• **Task prompt**
The data below should be restated word for word, pictures omitted.

Supplied records START

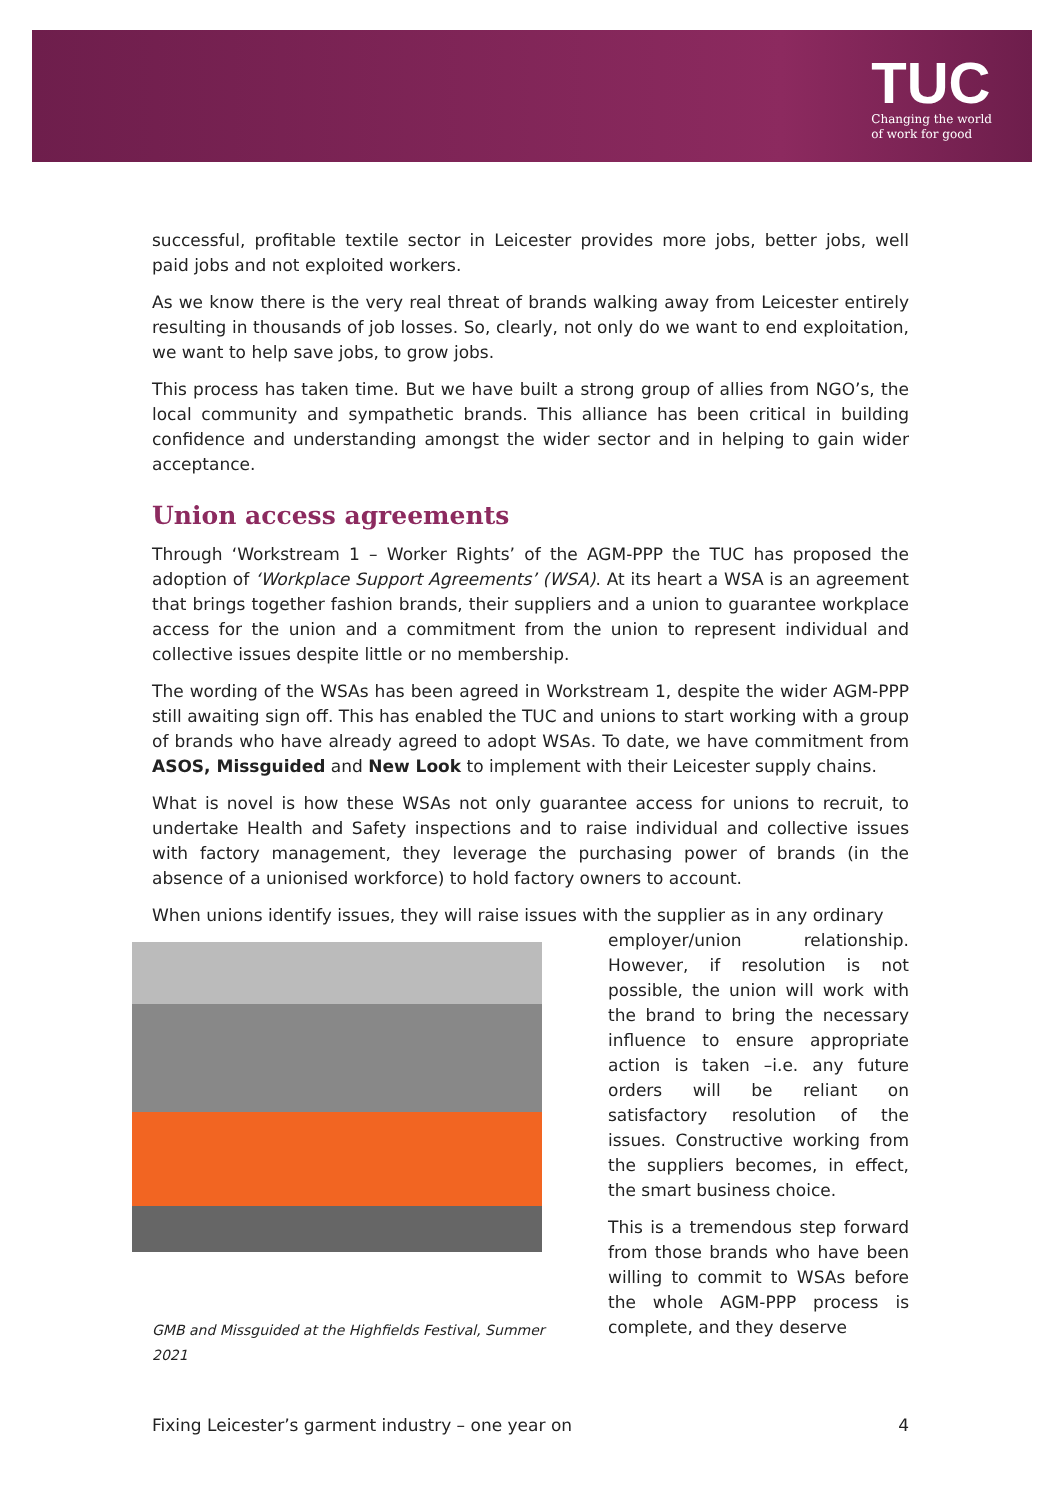TUC
Changing the world
of work for good
successful, profitable textile sector in Leicester provides more jobs, better jobs, well paid jobs and not exploited workers.
As we know there is the very real threat of brands walking away from Leicester entirely resulting in thousands of job losses. So, clearly, not only do we want to end exploitation, we want to help save jobs, to grow jobs.
This process has taken time. But we have built a strong group of allies from NGO’s, the local community and sympathetic brands. This alliance has been critical in building confidence and understanding amongst the wider sector and in helping to gain wider acceptance.
Union access agreements
Through ‘Workstream 1 – Worker Rights’ of the AGM-PPP the TUC has proposed the adoption of ‘Workplace Support Agreements’ (WSA). At its heart a WSA is an agreement that brings together fashion brands, their suppliers and a union to guarantee workplace access for the union and a commitment from the union to represent individual and collective issues despite little or no membership.
The wording of the WSAs has been agreed in Workstream 1, despite the wider AGM-PPP still awaiting sign off. This has enabled the TUC and unions to start working with a group of brands who have already agreed to adopt WSAs. To date, we have commitment from ASOS, Missguided and New Look to implement with their Leicester supply chains.
What is novel is how these WSAs not only guarantee access for unions to recruit, to undertake Health and Safety inspections and to raise individual and collective issues with factory management, they leverage the purchasing power of brands (in the absence of a unionised workforce) to hold factory owners to account.
When unions identify issues, they will raise issues with the supplier as in any ordinary
GMB and Missguided at the Highfields Festival, Summer 2021
employer/union relationship. However, if resolution is not possible, the union will work with the brand to bring the necessary influence to ensure appropriate action is taken –i.e. any future orders will be reliant on satisfactory resolution of the issues. Constructive working from the suppliers becomes, in effect, the smart business choice.
This is a tremendous step forward from those brands who have been willing to commit to WSAs before the whole AGM-PPP process is complete, and they deserve
Fixing Leicester’s garment industry – one year on 4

Supplied records END

• **Solved exercise**
TUC
Changing the world
of work for good
successful, profitable textile sector in Leicester provides more jobs, better jobs, well paid jobs and not exploited workers.
As we know there is the very real threat of brands walking away from Leicester entirely resulting in thousands of job losses. So, clearly, not only do we want to end exploitation, we want to help save jobs, to grow jobs.
This process has taken time. But we have built a strong group of allies from NGO’s, the local community and sympathetic brands. This alliance has been critical in building confidence and understanding amongst the wider sector and in helping to gain wider acceptance.
Union access agreements
Through ‘Workstream 1 – Worker Rights’ of the AGM-PPP the TUC has proposed the adoption of ‘Workplace Support Agreements’ (WSA). At its heart a WSA is an agreement that brings together fashion brands, their suppliers and a union to guarantee workplace access for the union and a commitment from the union to represent individual and collective issues despite little or no membership.
The wording of the WSAs has been agreed in Workstream 1, despite the wider AGM-PPP still awaiting sign off. This has enabled the TUC and unions to start working with a group of brands who have already agreed to adopt WSAs. To date, we have commitment from ASOS, Missguided and New Look to implement with their Leicester supply chains.
What is novel is how these WSAs not only guarantee access for unions to recruit, to undertake Health and Safety inspections and to raise individual and collective issues with factory management, they leverage the purchasing power of brands (in the absence of a unionised workforce) to hold factory owners to account.
When unions identify issues, they will raise issues with the supplier as in any ordinary
GMB and Missguided at the Highfields Festival, Summer 2021
employer/union relationship. However, if resolution is not possible, the union will work with the brand to bring the necessary influence to ensure appropriate action is taken –i.e. any future orders will be reliant on satisfactory resolution of the issues. Constructive working from the suppliers becomes, in effect, the smart business choice.
This is a tremendous step forward from those brands who have been willing to commit to WSAs before the whole AGM-PPP process is complete, and they deserve
Fixing Leicester’s garment industry – one year on 4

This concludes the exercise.